In the public cloud, the infrastructure is out of the company’s hands and in many cases, geographically far away. Getting in touch with someone in customer care that is willing and capable of addressing technical problems in a timely manner has proven to be another concern.
With colocation, the customer retains control over the operation and maintenance of their servers and hardware while the data center provides the required infrastructure including space, power, bandwidth, cooling, security, and redundant systems. It gives companies increased control over the environment while delivering the benefits of the cloud and the added services they need.
Many data centers offer managed services that can be leveraged to monitor and manage IT infrastructure from the IT manager’s desktop. Managed colocation is offered as a complete turnkey solution where the customer owns the hardware but the data center manages all aspects of its operation, from updates and systems integration to troubleshooting. The key benefit is that the most skilled individual is managing the different aspects of the IT infrastructure and that it is locally managed by people who are accessible in case there is an urgent issue that needs immediate attention. Issues such as downtime that may be perceived as a small blip by a large and distant IaaS provider could have disastrous consequences for businesses that rely on those services.

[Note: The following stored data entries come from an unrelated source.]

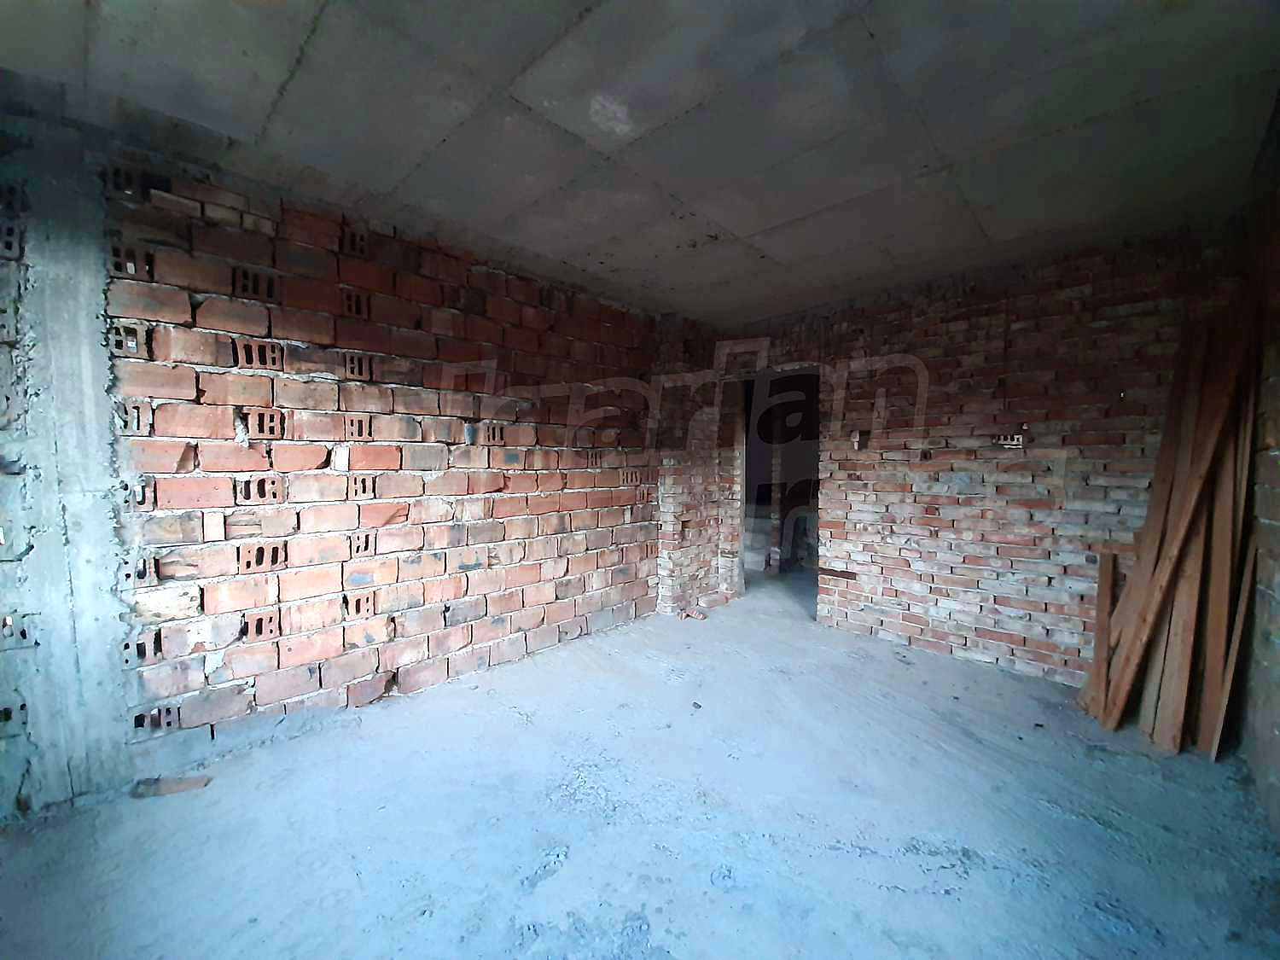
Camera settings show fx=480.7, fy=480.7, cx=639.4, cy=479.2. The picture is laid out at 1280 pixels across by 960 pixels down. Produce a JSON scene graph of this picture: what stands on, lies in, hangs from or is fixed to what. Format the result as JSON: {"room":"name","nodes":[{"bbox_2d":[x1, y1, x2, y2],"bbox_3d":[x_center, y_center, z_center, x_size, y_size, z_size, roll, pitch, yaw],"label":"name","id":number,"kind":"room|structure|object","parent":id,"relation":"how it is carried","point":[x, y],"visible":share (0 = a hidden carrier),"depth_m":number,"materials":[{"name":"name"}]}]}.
{"room":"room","nodes":[
{"label":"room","id":0,"kind":"room"},
{"bbox_2d":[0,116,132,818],"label":"concrete column","id":1,"kind":"structure","parent":0,"point":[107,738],"depth_m":1.71,"materials":[{"name":"concrete"}]},
{"bbox_2d":[0,118,681,805],"bbox_3d":[-1.285,-0.059,2.693,0.283,2.490,4.753,3,4,44],"label":"left brick wall","id":2,"kind":"structure","parent":0,"point":[430,625],"depth_m":2.26,"materials":[{"name":"red brick"}]},
{"bbox_2d":[0,0,1279,325],"bbox_3d":[0.100,-1.292,1.872,3.966,0.124,5.375,3,4,44],"label":"ceiling","id":3,"kind":"structure","parent":0,"point":[737,229],"depth_m":1.64,"materials":[{"name":"grey concrete"}]},
{"bbox_2d":[0,573,1279,959],"bbox_3d":[0.377,1.230,2.421,4.540,0.120,6.652,3,4,44],"label":"floor","id":4,"kind":"structure","parent":0,"point":[533,899],"depth_m":1.71,"materials":[{"name":"grey concrete"}]},
{"bbox_2d":[131,773,211,797],"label":"brick","id":5,"kind":"object","parent":4,"relation":"on","point":[186,786],"visible":0.94,"depth_m":1.85,"materials":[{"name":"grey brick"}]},
{"bbox_2d":[677,606,709,620],"bbox_3d":[0.436,1.097,3.951,0.232,0.055,0.206,3,4,44],"label":"brick fragment","id":6,"kind":"object","parent":4,"relation":"on","point":[698,614],"visible":0.97,"depth_m":3.91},
{"bbox_2d":[1086,548,1117,720],"bbox_3d":[2.410,0.808,2.500,0.064,0.796,0.111,3,4,44],"label":"wooden plank","id":7,"kind":"object","parent":4,"relation":"on","point":[1101,596],"visible":0.92,"depth_m":2.47,"materials":[{"name":"brown wood"}]},
{"bbox_2d":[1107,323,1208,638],"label":"wooden plank","id":8,"kind":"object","parent":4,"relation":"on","point":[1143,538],"visible":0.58,"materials":[{"name":"brown wood"}]},
{"bbox_2d":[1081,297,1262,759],"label":"wooden plank","id":9,"kind":"object","parent":4,"relation":"on","point":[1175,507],"visible":0.87,"depth_m":2.17,"materials":[{"name":"brown wood"}]},
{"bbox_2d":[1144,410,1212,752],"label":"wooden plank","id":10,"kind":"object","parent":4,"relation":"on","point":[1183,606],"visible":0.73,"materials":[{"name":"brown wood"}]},
{"bbox_2d":[1193,391,1250,754],"bbox_3d":[2.633,0.443,2.184,0.042,1.535,0.240,3,4,44],"label":"wooden plank","id":11,"kind":"object","parent":4,"relation":"on","point":[1209,687],"visible":0.68,"depth_m":2.14,"materials":[{"name":"brown wood"}]},
{"bbox_2d":[1208,538,1256,761],"bbox_3d":[2.563,0.743,2.091,0.037,0.915,0.142,3,4,44],"label":"wooden plank","id":12,"kind":"object","parent":4,"relation":"on","point":[1236,638],"visible":0.86,"depth_m":2.05,"materials":[{"name":"brown wood"}]},
{"bbox_2d":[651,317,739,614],"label":"brick wall","id":13,"kind":"structure","parent":0,"point":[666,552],"depth_m":4.09,"materials":[{"name":"brick"}]},
{"bbox_2d":[716,225,1242,691],"bbox_3d":[1.927,-0.090,3.472,3.350,2.528,0.241,3,4,44],"label":"back brick wall","id":14,"kind":"structure","parent":0,"point":[1050,636],"depth_m":2.96,"materials":[{"name":"red brick"}]},
{"bbox_2d":[734,366,820,617],"bbox_3d":[1.188,0.122,3.958,1.009,2.053,0.532,3,4,44],"label":"doorway","id":15,"kind":"object","parent":14,"relation":"in","point":[743,566],"visible":0.59,"depth_m":4.13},
{"bbox_2d":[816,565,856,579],"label":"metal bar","id":16,"kind":"object","parent":14,"relation":"attached to","point":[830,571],"visible":0.91,"depth_m":3.72,"materials":[{"name":"brown metal"}]},
{"bbox_2d":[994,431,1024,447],"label":"brick","id":17,"kind":"object","parent":14,"relation":"in","point":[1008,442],"visible":0.9,"depth_m":2.88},
{"bbox_2d":[1234,111,1279,838],"bbox_3d":[1.595,0.034,0.866,0.210,2.557,4.309,3,4,44],"label":"right wall","id":18,"kind":"structure","parent":0,"point":[1276,636],"depth_m":1.88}
]}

Growing Impact of Proximity
For the most part, public cloud IaaS was built on the model of having extremely large, centralized facilities that take advantage of economies of scale to make for easier management by the IaaS provider as well as improved profitability for them.

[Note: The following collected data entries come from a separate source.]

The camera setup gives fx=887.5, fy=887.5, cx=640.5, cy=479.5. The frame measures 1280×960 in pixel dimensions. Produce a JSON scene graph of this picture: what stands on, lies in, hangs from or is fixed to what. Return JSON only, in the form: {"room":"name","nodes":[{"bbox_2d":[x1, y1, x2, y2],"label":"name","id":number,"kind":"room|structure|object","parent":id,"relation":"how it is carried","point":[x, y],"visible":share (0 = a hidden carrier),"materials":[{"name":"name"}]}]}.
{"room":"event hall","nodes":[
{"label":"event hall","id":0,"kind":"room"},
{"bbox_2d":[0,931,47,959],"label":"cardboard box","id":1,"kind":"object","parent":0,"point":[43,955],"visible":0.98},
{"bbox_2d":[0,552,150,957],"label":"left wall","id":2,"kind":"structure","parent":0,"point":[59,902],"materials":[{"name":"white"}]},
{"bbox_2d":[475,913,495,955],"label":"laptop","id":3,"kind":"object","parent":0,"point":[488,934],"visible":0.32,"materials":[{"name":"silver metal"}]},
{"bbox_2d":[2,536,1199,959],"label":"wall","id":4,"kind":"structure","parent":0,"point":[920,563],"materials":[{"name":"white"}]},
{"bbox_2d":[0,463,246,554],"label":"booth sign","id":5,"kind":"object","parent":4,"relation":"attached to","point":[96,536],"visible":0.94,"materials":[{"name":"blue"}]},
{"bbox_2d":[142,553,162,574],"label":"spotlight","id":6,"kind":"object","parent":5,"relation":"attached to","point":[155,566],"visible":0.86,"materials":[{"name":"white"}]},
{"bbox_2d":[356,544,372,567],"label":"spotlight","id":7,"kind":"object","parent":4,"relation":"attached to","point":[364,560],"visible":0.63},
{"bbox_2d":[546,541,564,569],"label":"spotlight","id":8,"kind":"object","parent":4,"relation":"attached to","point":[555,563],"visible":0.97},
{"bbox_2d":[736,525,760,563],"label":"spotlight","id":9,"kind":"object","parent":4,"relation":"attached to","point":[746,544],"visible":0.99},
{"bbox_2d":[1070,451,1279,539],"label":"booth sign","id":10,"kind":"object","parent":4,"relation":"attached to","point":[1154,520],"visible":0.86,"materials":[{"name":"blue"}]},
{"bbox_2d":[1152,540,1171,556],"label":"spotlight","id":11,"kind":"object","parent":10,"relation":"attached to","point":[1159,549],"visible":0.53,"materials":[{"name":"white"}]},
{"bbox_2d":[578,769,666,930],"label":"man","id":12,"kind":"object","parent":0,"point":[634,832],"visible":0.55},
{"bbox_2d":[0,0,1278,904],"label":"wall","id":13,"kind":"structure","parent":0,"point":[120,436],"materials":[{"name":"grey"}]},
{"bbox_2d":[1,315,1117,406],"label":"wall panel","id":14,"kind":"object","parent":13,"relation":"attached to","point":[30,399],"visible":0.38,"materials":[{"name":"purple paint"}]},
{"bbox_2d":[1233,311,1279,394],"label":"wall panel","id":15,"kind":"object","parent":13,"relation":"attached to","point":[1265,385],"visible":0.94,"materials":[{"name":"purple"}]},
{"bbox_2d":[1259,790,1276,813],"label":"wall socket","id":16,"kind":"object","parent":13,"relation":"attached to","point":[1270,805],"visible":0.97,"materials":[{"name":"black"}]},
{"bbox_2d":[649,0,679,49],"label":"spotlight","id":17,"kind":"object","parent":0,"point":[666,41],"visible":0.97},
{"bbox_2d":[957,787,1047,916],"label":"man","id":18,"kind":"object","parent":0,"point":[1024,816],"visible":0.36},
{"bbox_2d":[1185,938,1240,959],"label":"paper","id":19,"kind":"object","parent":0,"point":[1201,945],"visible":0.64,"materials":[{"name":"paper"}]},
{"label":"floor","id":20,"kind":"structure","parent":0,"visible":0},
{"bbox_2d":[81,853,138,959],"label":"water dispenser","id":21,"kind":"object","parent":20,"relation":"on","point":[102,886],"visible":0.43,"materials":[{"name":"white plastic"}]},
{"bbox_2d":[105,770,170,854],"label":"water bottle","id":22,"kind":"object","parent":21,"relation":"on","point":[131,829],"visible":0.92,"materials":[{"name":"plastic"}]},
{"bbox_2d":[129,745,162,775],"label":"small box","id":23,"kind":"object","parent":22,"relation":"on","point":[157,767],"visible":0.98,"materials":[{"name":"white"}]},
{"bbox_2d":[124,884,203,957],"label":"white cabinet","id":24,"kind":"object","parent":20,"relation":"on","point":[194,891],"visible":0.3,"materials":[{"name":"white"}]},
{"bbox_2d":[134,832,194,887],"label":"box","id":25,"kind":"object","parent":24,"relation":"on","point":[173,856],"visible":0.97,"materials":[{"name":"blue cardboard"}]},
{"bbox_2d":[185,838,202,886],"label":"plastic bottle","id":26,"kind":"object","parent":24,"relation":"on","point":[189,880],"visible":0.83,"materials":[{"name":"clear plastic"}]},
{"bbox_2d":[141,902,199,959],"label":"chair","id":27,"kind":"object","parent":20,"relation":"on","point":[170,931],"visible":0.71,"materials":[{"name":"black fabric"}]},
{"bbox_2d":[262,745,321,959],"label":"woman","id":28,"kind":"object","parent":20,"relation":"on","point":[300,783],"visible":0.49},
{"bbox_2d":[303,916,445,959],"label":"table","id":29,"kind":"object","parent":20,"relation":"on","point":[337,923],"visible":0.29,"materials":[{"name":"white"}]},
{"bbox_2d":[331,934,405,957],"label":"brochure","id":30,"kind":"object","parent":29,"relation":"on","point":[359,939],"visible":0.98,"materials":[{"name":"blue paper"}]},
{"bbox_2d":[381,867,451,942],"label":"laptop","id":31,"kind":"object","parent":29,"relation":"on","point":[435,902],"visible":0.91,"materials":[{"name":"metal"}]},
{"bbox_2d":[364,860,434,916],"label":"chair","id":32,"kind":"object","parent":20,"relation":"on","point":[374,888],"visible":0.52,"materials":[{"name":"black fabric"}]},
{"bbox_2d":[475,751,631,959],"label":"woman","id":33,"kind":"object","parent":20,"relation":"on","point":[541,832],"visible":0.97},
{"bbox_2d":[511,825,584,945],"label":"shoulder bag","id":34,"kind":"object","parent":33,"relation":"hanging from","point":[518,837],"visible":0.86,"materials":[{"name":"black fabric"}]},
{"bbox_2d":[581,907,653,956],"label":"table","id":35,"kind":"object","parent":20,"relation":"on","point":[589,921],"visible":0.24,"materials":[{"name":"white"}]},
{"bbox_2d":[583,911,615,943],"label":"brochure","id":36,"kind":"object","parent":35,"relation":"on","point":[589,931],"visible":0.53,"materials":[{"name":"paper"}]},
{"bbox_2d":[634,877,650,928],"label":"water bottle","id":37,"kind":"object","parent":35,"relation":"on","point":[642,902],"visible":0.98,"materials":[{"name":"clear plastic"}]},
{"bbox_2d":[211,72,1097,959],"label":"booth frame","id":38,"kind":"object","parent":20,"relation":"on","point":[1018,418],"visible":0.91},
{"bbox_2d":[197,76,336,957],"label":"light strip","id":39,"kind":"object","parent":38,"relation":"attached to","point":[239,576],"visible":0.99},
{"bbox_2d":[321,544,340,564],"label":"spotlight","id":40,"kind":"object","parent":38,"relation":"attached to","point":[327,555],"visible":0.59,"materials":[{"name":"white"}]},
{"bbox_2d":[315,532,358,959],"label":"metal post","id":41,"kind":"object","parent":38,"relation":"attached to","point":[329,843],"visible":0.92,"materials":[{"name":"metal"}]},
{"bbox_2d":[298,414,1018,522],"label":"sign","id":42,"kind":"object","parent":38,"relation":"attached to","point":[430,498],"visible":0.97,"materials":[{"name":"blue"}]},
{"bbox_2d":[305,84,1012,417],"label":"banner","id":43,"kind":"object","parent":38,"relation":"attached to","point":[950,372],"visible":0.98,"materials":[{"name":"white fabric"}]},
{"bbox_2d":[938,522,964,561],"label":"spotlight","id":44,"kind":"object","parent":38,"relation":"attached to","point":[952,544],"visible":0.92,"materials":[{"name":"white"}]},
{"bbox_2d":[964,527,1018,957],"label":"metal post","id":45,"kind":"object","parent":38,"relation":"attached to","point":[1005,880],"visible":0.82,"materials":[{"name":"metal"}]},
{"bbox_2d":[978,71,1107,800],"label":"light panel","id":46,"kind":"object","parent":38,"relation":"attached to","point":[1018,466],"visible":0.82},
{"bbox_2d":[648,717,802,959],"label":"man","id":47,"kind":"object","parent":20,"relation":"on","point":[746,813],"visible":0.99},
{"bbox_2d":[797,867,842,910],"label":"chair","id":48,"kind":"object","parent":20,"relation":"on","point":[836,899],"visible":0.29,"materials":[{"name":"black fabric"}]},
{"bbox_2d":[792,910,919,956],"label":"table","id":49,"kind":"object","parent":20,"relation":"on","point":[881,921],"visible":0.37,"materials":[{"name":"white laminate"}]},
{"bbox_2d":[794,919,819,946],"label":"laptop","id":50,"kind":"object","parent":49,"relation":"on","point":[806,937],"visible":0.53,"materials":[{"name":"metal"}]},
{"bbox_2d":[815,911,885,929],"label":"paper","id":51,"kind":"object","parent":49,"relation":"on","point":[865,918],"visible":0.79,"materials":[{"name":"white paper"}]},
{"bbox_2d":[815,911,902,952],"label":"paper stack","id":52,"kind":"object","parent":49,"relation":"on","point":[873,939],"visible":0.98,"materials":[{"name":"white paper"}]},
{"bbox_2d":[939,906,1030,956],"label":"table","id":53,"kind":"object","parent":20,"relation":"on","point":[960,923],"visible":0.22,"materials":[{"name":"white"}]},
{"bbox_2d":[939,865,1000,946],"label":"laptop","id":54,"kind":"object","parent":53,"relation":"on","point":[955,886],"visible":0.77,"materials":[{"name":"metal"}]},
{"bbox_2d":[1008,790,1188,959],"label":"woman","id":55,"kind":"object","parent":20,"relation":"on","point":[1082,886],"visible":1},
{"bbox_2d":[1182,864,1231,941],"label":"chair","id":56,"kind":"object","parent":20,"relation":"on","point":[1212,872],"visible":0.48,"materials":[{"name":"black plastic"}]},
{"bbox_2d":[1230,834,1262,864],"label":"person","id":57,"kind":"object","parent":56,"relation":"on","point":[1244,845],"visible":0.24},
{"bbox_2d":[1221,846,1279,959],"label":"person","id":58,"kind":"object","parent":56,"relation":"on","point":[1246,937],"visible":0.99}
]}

For this reason, public cloud facilities are generally located in cities with low cost access to space and power. However, mission critical applications that require storage and data access need extremely low latency to function and integrate properly with other systems. This typically means that the data storage and infrastructure need to be physically located close to one another. Beyond 100 miles of distance, even a fiber optic connection will have too much latency to deliver the required throughput to properly run certain applications.

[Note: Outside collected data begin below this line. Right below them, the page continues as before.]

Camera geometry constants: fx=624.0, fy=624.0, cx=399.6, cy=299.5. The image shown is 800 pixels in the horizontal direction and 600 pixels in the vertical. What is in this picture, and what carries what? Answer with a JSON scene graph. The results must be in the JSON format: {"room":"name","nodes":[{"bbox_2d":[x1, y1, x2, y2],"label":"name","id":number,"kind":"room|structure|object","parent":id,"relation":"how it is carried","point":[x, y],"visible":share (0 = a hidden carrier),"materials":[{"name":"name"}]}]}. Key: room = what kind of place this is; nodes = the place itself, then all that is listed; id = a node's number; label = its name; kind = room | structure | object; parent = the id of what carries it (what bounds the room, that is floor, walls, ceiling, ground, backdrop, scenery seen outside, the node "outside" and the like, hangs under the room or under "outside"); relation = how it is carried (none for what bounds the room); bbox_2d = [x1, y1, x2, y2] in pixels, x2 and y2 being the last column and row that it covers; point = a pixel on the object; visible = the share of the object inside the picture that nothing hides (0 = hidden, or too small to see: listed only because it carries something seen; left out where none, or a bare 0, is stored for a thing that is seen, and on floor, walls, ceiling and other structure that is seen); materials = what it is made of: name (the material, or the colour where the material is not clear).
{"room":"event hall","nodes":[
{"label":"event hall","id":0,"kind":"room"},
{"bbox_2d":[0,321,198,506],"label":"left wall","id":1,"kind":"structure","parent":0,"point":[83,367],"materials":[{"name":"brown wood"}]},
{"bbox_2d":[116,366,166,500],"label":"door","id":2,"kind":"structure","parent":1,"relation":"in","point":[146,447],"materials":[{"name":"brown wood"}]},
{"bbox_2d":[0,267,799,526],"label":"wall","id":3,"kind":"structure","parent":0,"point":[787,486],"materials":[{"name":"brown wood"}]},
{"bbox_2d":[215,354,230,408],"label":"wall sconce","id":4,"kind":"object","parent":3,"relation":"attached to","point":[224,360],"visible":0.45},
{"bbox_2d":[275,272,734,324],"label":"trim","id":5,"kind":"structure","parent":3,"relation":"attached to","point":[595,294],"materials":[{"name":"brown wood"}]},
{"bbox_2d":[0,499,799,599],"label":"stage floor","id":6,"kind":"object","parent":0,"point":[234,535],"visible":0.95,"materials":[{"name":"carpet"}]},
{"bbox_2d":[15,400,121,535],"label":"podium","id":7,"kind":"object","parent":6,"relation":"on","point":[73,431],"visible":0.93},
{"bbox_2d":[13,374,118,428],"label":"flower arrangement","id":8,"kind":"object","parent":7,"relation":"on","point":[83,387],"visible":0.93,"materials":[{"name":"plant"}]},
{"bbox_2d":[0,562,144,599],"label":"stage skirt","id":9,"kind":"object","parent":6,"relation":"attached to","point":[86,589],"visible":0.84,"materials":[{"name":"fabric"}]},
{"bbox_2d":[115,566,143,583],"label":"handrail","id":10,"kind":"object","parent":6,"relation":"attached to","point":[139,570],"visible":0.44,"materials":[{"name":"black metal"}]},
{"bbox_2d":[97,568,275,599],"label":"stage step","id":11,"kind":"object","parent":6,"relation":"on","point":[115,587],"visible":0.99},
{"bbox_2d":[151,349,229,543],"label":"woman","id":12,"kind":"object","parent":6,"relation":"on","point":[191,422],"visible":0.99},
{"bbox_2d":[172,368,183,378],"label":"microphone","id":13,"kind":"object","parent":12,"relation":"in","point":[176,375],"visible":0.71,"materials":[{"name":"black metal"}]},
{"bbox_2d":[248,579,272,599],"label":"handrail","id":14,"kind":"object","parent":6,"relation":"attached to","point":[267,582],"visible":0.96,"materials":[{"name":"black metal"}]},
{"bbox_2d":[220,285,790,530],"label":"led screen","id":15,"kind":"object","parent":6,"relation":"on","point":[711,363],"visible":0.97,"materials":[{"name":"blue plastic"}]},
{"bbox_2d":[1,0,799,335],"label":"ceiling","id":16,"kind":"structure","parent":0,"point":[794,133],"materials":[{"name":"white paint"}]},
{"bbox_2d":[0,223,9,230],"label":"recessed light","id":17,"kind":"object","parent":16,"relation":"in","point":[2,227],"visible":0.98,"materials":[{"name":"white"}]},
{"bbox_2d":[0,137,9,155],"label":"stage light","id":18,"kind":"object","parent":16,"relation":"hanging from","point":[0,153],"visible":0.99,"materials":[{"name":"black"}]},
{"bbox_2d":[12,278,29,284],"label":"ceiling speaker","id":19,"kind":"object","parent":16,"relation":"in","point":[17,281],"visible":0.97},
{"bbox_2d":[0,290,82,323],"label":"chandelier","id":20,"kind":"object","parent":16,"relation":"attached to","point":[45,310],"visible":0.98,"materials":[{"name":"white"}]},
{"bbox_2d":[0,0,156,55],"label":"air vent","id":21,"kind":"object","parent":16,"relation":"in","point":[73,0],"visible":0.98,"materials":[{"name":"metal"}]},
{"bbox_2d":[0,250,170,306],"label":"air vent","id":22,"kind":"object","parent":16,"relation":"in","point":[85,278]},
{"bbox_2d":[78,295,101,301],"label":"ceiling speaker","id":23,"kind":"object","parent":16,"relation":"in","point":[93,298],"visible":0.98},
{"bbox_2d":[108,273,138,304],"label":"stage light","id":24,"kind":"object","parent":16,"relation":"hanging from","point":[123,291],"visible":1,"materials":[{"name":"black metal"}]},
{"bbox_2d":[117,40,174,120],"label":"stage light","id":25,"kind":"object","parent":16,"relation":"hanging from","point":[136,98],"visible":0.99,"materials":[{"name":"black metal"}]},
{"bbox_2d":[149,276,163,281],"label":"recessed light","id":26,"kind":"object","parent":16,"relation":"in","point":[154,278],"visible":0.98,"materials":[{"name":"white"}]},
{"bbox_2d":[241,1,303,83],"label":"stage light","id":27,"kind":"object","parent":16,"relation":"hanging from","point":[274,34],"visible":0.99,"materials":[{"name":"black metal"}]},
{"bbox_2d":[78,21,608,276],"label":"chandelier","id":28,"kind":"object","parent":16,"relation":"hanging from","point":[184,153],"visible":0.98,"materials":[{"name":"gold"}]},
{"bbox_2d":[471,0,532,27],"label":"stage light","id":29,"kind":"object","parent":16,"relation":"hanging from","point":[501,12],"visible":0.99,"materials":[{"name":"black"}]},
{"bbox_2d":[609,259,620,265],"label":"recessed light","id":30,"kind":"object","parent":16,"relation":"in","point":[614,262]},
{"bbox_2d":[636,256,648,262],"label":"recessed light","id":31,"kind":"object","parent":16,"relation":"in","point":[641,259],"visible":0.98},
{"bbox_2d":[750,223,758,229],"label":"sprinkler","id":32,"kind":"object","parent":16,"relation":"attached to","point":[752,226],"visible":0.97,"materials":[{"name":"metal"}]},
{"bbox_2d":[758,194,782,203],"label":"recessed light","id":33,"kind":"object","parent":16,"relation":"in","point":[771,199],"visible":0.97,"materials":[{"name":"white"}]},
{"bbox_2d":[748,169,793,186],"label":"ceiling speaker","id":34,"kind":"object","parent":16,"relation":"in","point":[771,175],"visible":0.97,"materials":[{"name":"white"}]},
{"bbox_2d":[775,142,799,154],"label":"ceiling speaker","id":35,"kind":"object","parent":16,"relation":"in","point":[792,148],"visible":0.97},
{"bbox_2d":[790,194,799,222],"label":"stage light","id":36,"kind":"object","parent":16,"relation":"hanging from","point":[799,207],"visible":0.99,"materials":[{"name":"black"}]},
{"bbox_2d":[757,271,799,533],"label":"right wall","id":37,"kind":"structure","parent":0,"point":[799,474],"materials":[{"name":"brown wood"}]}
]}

Proximity becomes even more important with the advent of new technology at the network edge that will deliver far higher bandwidth to businesses and consumers. Whether it’s mobile’s 4G LTE, high-speed cable or fiber to the home, network throughput at the edge will be increasing by about 10 times in the not-so-distant future. Delivering a good subscriber experience for content or cloud services at the edge will become increasingly difficult from geographically distant locations.
Further, the economics of transporting 10 times more data at the edge could easily mean several times that amount will need to traverse the backbone and it will no longer make economic sense for carriers to support this model. Current peering agreements will likely break down under the strain. In this case, the benefit of improved local service, security, control and management of your data and cloud assets will pale in comparison to the cold hard reality faced by carriers—they will simply not be able to support massive increases in traffic across their backbones.
What Does it All Mean?
Taken together, these trends mean that a more distributed architecture will be necessary going forward. Former so-called Tier 2 and Tier 3 metro areas, cloud and data center facilities will become increasingly important as the edge transforms and as local content or service delivery becomes necessary.
For the behemoths, the consumers of public cloud IaaS will surely appreciate the price reductions. However, lower prices do not always equate with better value. For businesses running mission critical applications that require always-on uptime and high performance to deliver what their clients demand, a local, hybrid cloud and colocation architecture will ultimately be the best choice.